● **Records for this task**
-.-.-

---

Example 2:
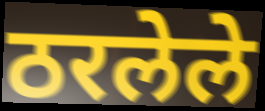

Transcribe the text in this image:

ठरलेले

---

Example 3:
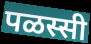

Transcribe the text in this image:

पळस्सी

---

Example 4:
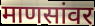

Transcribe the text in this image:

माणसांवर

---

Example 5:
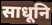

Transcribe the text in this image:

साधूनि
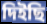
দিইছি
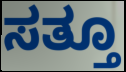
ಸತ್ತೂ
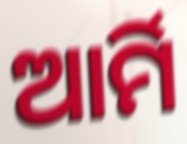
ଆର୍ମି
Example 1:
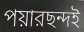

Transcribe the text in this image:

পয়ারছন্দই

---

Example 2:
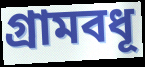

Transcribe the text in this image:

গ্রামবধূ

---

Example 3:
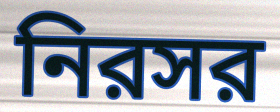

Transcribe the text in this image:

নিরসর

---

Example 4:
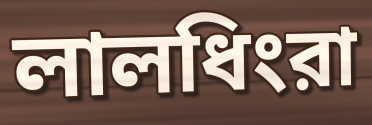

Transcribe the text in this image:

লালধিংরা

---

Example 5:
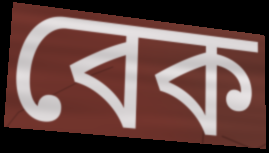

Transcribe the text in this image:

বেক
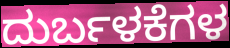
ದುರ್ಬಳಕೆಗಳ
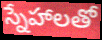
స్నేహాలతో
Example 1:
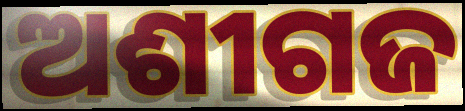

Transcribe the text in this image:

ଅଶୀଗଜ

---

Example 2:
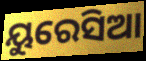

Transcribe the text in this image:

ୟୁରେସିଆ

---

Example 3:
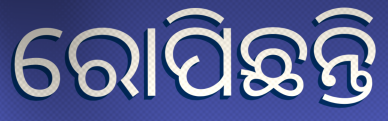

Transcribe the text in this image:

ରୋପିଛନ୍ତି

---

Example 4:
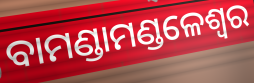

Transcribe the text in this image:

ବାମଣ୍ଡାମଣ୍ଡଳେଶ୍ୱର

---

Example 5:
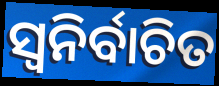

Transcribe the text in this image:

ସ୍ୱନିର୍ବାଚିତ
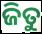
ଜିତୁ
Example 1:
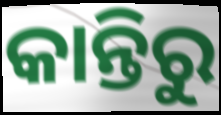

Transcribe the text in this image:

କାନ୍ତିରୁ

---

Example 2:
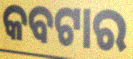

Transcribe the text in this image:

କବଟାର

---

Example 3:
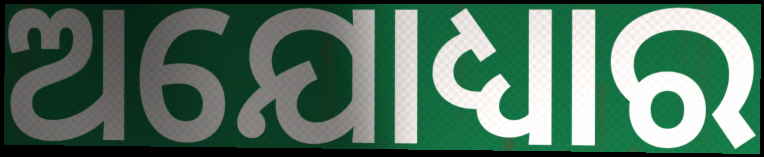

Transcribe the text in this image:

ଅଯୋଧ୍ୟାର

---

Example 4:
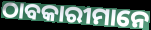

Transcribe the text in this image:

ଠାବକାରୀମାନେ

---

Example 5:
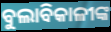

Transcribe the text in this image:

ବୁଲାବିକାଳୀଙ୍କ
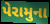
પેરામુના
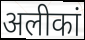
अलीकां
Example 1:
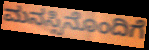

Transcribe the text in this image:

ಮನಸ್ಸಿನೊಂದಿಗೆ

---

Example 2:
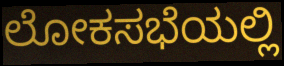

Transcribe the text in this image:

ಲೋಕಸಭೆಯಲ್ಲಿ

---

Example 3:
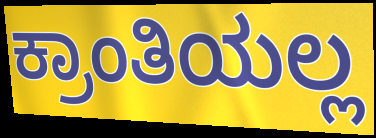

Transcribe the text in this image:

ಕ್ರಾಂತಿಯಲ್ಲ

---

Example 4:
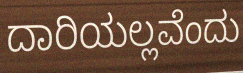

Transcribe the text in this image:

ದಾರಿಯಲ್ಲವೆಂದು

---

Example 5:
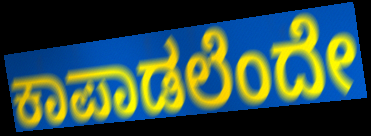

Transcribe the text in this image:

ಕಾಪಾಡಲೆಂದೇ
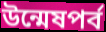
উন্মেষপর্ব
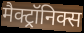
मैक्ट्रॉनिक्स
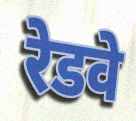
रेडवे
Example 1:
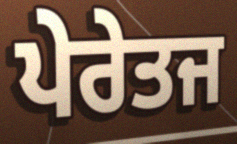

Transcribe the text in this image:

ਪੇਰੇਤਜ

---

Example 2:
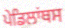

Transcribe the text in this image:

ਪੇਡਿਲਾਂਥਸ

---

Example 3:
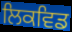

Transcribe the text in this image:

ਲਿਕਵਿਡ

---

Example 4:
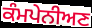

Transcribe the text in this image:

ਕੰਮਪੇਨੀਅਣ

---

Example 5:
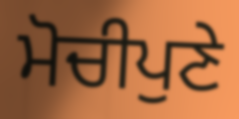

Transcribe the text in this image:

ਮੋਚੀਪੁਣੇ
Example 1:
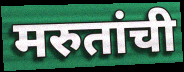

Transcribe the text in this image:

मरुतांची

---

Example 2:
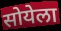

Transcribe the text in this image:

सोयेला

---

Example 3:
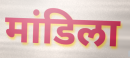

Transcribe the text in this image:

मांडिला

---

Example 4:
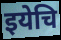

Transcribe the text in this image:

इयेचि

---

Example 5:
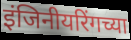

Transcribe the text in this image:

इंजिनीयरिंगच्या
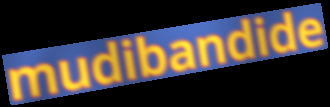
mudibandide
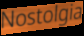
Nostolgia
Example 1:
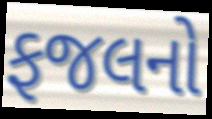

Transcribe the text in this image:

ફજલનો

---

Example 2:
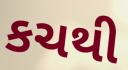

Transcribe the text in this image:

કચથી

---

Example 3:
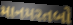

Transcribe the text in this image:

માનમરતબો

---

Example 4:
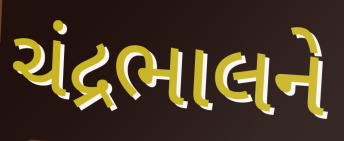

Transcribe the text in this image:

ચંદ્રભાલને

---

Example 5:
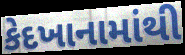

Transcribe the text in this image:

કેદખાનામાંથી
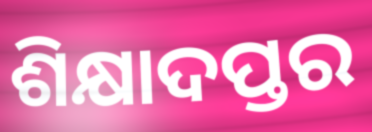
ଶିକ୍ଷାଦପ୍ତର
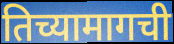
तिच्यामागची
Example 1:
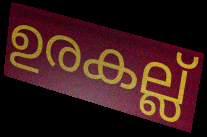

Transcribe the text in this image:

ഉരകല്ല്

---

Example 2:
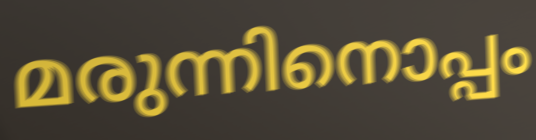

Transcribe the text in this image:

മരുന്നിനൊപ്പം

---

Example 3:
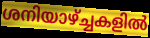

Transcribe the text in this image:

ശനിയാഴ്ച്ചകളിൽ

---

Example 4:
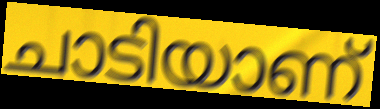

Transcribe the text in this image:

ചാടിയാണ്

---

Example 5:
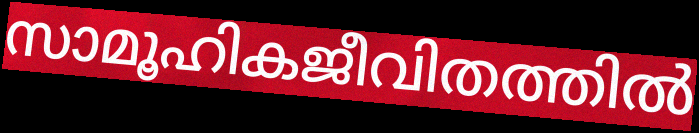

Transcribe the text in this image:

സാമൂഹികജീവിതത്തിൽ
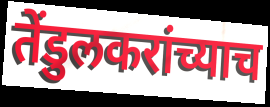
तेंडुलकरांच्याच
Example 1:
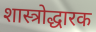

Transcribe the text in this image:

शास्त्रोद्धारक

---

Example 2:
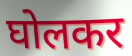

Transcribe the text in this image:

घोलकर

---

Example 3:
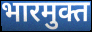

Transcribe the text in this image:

-.-.-

Retype the records above exactly, and keep any picture out of what you write.

● **Answer for the task**
---

Example 2:

Transcribe the text in this image:

ठरलेले

---

Example 3:

Transcribe the text in this image:

पळस्सी

---

Example 4:

Transcribe the text in this image:

माणसांवर

---

Example 5:

Transcribe the text in this image:

साधूनि
দিইছি
ಸತ್ತೂ
ଆର୍ମି
Example 1:

Transcribe the text in this image:

পয়ারছন্দই

---

Example 2:

Transcribe the text in this image:

গ্রামবধূ

---

Example 3:

Transcribe the text in this image:

নিরসর

---

Example 4:

Transcribe the text in this image:

লালধিংরা

---

Example 5:

Transcribe the text in this image:

বেক
ದುರ್ಬಳಕೆಗಳ
స్నేహాలతో
Example 1:

Transcribe the text in this image:

ଅଶୀଗଜ

---

Example 2:

Transcribe the text in this image:

ୟୁରେସିଆ

---

Example 3:

Transcribe the text in this image:

ରୋପିଛନ୍ତି

---

Example 4:

Transcribe the text in this image:

ବାମଣ୍ଡାମଣ୍ଡଳେଶ୍ୱର

---

Example 5:

Transcribe the text in this image:

ସ୍ୱନିର୍ବାଚିତ
ଜିତୁ
Example 1:

Transcribe the text in this image:

କାନ୍ତିରୁ

---

Example 2:

Transcribe the text in this image:

କବଟାର

---

Example 3:

Transcribe the text in this image:

ଅଯୋଧ୍ୟାର

---

Example 4:

Transcribe the text in this image:

ଠାବକାରୀମାନେ

---

Example 5:

Transcribe the text in this image:

ବୁଲାବିକାଳୀଙ୍କ
પેરામુના
अलीकां
Example 1:

Transcribe the text in this image:

ಮನಸ್ಸಿನೊಂದಿಗೆ

---

Example 2:

Transcribe the text in this image:

ಲೋಕಸಭೆಯಲ್ಲಿ

---

Example 3:

Transcribe the text in this image:

ಕ್ರಾಂತಿಯಲ್ಲ

---

Example 4:

Transcribe the text in this image:

ದಾರಿಯಲ್ಲವೆಂದು

---

Example 5:

Transcribe the text in this image:

ಕಾಪಾಡಲೆಂದೇ
উন্মেষপর্ব
मैक्ट्रॉनिक्स
रेडवे
Example 1:

Transcribe the text in this image:

ਪੇਰੇਤਜ

---

Example 2:

Transcribe the text in this image:

ਪੇਡਿਲਾਂਥਸ

---

Example 3:

Transcribe the text in this image:

ਲਿਕਵਿਡ

---

Example 4:

Transcribe the text in this image:

ਕੰਮਪੇਨੀਅਣ

---

Example 5:

Transcribe the text in this image:

ਮੋਚੀਪੁਣੇ
Example 1:

Transcribe the text in this image:

मरुतांची

---

Example 2:

Transcribe the text in this image:

सोयेला

---

Example 3:

Transcribe the text in this image:

मांडिला

---

Example 4:

Transcribe the text in this image:

इयेचि

---

Example 5:

Transcribe the text in this image:

इंजिनीयरिंगच्या
mudibandide
Nostolgia
Example 1:

Transcribe the text in this image:

ફજલનો

---

Example 2:

Transcribe the text in this image:

કચથી

---

Example 3:

Transcribe the text in this image:

માનમરતબો

---

Example 4:

Transcribe the text in this image:

ચંદ્રભાલને

---

Example 5:

Transcribe the text in this image:

કેદખાનામાંથી
ଶିକ୍ଷାଦପ୍ତର
तिच्यामागची
Example 1:

Transcribe the text in this image:

ഉരകല്ല്

---

Example 2:

Transcribe the text in this image:

മരുന്നിനൊപ്പം

---

Example 3:

Transcribe the text in this image:

ശനിയാഴ്ച്ചകളിൽ

---

Example 4:

Transcribe the text in this image:

ചാടിയാണ്

---

Example 5:

Transcribe the text in this image:

സാമൂഹികജീവിതത്തിൽ
तेंडुलकरांच्याच
Example 1:

Transcribe the text in this image:

शास्त्रोद्धारक

---

Example 2:

Transcribe the text in this image:

घोलकर

---

Example 3:

Transcribe the text in this image:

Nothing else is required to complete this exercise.